> _SUPPLIED TEXT_:
BEGIN

Wednesday, March 25, 2009

Feeling ebullient? Measuring gold bullion's potential, with chart reviews for bonds, dollar and yen

Lots of people are talking about the yen today, in addition to bonds, the dollar and gold. For that matter, many are feeling ebullient about bullion.* So let's take a look at all four of these. First, as to gold, it still retains the bullish option as Tony Caldaro has marked in his Objective Elliott Wave - in fact, I've measured out that it could get to 850 (that pivot as marked on the weekly chart and no too far from its 200-day moving average) or even a quick poke down to about 846; and still be in a corrective pullback wave 2 in Tony's count - prior to a sizable wave 3 up. Or the view can be my more bearish one, that gold completed a large (B) or (X) wave up and starting on wave (C) or (Y) down. Perhaps there are other alternatives but these are the main two of which I'm aware. So, if gold does weaken further, then we can look to the levels on the weekly chart where the 50-month moving average, the Bollinger Band 20-month MA midline, and my uptrend channel trendline may give support. If those don't do the job and it falls under 850 and then 846, we can look to see whether the wave 2 idea could still have some room to go or otherwise that the bearish view is in force.

Of course we must look at the dollar chart. Yes, it's a bit busy (not as much as my VIX chart, which I think I've marked a few too many lines on!), but it's interesting that it hugged up to that one trendline it recently moved under. If you look back at my recent post here about the dollar, you know that I'm trying to remain open to different alternatives. Naturally, the idea of another wave up in the dollar - perhaps a delightful diagonal fifth wave - would fit nicely with the idea of a (C) or (Y) wave down in gold. If it works out that neatly I'll be delighted, but maybe it just seems too easy ... alternatively, if gold pushes above 1007 and the dollar drops more, then we'll need to work with patterns that are more bullish gold and bearish the dollar. But I'm not going to count on that for now, since the indicators can be interpreted in favor of my primary view, and there are cycle reasons to think that gold's put in some level of a high with the converse true in the dollar.

END

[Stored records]
BEGIN

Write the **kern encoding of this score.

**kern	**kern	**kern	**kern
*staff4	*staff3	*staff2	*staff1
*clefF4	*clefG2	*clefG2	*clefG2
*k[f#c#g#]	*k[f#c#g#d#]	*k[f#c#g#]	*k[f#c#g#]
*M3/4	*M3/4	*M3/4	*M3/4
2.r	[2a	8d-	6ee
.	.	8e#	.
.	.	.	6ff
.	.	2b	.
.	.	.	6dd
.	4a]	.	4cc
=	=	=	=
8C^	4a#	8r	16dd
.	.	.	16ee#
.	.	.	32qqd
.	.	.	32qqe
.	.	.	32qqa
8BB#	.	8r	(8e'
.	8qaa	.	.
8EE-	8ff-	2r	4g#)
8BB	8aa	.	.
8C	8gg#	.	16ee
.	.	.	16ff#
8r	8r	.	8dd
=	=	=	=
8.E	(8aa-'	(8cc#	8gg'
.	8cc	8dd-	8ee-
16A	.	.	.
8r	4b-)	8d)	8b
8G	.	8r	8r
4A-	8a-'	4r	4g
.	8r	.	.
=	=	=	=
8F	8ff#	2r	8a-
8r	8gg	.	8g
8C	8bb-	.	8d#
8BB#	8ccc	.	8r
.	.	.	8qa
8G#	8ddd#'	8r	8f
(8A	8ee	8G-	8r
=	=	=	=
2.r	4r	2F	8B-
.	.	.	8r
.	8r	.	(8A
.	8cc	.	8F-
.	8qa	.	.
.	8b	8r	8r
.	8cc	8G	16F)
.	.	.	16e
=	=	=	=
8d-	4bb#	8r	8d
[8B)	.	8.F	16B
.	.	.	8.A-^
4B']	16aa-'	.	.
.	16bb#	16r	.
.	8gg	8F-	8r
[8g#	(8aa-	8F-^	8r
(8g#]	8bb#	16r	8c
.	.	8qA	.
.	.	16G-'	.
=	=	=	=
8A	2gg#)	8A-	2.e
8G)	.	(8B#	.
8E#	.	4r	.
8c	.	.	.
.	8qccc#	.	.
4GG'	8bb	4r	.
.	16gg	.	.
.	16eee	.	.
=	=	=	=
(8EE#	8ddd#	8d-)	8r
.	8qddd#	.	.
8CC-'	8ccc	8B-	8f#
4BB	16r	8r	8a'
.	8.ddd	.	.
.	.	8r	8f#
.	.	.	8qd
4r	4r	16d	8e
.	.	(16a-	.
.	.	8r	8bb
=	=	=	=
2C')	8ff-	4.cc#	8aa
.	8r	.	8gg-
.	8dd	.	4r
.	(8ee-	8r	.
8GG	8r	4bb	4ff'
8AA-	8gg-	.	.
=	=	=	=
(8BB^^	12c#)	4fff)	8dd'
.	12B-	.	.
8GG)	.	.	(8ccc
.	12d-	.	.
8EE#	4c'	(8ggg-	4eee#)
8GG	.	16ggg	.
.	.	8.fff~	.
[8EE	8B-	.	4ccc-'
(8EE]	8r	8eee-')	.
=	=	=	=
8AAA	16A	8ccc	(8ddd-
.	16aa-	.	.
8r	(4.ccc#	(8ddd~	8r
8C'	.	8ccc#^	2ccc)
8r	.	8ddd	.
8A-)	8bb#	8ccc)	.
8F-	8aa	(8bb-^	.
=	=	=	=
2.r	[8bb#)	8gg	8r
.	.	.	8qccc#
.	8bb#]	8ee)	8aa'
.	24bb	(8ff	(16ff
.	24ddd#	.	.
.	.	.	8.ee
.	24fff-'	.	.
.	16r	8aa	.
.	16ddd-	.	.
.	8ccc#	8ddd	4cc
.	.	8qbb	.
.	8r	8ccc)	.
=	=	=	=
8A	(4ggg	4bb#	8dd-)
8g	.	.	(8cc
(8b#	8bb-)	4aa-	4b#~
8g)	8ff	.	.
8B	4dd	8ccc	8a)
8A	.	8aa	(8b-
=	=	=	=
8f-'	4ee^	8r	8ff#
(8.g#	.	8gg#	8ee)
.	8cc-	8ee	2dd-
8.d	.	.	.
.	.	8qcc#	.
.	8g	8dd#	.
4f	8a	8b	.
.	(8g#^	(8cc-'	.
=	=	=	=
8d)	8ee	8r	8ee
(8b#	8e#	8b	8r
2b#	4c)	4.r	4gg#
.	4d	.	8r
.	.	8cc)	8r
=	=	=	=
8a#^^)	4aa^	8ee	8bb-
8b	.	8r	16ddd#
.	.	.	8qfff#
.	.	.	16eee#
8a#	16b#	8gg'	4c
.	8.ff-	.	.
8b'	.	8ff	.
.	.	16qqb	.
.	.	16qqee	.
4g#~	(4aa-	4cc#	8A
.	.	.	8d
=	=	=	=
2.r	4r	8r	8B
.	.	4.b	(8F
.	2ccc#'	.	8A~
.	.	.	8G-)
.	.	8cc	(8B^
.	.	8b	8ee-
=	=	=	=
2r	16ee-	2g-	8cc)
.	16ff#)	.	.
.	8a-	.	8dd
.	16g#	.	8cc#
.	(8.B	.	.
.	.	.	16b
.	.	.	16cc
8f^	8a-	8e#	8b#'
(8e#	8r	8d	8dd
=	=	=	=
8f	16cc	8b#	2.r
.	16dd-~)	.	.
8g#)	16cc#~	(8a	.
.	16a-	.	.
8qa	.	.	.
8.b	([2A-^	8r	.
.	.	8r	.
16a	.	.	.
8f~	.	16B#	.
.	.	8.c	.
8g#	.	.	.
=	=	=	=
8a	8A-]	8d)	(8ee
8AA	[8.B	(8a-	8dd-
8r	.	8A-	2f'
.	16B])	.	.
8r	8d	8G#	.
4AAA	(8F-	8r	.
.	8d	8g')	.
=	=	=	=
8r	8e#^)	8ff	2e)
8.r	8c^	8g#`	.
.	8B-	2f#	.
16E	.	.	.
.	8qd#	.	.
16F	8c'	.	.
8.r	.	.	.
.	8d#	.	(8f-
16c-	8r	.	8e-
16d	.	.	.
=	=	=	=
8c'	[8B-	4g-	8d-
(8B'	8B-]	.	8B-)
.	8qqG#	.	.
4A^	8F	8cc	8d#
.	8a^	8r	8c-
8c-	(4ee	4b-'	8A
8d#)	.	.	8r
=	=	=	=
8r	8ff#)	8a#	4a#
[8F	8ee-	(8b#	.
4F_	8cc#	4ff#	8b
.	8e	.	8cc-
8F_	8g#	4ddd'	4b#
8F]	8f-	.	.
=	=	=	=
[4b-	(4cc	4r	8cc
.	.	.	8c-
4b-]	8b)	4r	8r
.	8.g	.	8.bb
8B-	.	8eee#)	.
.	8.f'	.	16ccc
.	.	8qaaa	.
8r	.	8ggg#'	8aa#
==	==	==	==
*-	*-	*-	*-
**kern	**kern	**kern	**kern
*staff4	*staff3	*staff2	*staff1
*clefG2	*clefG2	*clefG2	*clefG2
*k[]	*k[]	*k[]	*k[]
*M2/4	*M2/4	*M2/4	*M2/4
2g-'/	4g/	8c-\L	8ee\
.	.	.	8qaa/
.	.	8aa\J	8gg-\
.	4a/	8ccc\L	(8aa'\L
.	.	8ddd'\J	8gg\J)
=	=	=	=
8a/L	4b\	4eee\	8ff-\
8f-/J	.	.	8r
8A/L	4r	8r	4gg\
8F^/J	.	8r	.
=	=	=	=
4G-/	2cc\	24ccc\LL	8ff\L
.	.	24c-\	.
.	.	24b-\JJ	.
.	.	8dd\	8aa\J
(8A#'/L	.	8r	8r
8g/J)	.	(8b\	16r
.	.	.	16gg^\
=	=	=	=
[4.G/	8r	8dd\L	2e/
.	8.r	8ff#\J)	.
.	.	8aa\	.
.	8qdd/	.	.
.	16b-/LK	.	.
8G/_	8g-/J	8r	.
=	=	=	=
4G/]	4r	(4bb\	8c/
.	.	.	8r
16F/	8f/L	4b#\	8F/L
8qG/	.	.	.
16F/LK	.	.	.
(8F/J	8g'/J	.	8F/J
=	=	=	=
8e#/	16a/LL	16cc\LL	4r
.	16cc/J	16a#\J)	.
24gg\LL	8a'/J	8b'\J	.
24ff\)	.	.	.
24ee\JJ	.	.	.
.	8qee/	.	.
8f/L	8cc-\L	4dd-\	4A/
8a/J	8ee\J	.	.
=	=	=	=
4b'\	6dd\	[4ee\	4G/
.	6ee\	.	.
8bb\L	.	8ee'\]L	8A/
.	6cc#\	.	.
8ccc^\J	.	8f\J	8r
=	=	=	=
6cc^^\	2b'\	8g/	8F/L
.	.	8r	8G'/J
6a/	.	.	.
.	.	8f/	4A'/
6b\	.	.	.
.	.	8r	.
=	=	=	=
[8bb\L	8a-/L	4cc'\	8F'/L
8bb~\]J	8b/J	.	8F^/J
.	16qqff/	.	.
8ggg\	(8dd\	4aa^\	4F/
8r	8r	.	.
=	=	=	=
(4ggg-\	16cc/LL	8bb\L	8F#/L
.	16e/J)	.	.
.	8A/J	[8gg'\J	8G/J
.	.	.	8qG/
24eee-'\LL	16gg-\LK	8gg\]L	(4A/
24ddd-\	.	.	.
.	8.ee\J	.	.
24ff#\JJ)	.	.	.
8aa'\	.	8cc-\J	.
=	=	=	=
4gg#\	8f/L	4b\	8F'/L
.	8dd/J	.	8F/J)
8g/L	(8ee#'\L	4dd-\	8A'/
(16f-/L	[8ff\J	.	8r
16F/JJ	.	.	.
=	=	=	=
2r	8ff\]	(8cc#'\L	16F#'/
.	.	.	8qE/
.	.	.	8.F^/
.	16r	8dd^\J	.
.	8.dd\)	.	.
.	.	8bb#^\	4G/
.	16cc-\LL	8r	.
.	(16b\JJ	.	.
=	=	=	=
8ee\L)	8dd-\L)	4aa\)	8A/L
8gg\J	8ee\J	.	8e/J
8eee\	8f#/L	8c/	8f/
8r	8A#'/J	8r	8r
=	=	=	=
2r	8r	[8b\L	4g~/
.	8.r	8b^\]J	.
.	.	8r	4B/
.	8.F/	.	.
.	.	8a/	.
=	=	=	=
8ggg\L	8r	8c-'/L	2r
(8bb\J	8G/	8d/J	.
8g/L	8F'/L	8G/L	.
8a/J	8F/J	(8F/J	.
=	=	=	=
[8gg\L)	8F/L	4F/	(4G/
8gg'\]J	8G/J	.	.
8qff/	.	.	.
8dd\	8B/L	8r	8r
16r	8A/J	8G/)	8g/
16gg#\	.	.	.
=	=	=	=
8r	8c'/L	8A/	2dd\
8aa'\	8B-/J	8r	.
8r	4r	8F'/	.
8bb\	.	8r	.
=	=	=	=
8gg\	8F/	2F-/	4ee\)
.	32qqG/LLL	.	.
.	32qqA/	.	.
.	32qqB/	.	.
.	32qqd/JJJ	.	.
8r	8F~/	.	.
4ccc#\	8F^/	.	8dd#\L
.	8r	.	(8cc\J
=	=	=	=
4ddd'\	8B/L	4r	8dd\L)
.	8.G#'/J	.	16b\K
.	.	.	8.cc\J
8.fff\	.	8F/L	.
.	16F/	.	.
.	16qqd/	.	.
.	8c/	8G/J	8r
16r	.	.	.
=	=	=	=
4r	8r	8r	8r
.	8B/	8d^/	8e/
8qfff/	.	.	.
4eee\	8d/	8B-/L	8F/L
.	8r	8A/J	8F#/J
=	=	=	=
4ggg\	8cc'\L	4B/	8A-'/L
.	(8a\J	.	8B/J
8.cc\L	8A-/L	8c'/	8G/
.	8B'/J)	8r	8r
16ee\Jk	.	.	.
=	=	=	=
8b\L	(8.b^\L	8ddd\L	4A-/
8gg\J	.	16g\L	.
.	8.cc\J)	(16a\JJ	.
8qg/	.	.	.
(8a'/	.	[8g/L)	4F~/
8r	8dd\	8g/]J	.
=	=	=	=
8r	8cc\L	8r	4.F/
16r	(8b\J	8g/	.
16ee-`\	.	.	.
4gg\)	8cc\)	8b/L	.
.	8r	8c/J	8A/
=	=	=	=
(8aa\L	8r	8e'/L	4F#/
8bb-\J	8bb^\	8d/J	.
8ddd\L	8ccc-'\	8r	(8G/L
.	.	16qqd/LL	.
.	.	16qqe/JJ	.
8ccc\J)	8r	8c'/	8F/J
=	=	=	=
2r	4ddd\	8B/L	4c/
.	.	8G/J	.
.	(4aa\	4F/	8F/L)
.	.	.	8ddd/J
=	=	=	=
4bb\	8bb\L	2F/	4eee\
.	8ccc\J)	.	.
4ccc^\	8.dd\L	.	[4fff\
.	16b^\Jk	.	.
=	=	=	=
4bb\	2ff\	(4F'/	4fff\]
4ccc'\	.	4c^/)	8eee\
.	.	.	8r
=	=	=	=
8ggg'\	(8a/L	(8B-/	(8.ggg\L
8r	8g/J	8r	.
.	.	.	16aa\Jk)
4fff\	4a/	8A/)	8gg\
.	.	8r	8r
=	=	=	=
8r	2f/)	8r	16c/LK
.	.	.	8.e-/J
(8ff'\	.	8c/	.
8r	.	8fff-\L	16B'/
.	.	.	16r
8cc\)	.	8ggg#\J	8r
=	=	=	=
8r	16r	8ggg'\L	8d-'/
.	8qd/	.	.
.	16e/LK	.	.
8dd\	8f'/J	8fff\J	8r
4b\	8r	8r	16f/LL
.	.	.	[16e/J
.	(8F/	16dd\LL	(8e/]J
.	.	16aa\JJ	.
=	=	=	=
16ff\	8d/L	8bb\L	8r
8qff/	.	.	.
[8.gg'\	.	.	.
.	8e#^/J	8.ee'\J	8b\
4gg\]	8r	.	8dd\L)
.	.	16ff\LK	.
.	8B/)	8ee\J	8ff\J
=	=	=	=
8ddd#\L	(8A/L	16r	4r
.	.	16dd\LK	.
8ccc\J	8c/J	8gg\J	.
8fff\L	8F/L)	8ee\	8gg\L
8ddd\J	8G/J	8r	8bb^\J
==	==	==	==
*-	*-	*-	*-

END

> _GIVEN INSTRUCTION_: Can you write what comes next in the post on gold, the dollar, bonds and the yen, picking up right after its last sentence?

> _ANSWER TO THIS PROBLEM_:
Bonds can have put in the opening rally of the C-wave up that Tony Caldaro expects and that I've had in mind as well. Actually I'm not 100% certain of how he derives his C-wave count; mine is based primarily on a huge Elliott Wave diagonal that, as best I can determine, "needs" one final C-wave up to be complete. We'll see, of course. Yes, the indicators do look weak - but that can be the case with a final rise up, it would be just the negative divergence that would help confirm the outlook. If that diagonal idea is true, then once bonds top out "again," look out! (Probably goes along real well with the types of news we see today, with the Fed/Treasury/big boyz having to step in and rescue - er, buy bonds today, and now Janet Yellen being quoted on Bloomberg as saying that the Fed may have to issue its own bonds down the road ... yikes!) [By the way, it's very understandable that foreign holders of U.S. debt are doubly concerned if they think both bonds AND the dollar have further weakness ahead - they must have been delighted during 2008 when both were marching up.] But let's take it one day and one week at a time. Obviously, to keep this view in play for now, bonds will have to avoid making a new low here.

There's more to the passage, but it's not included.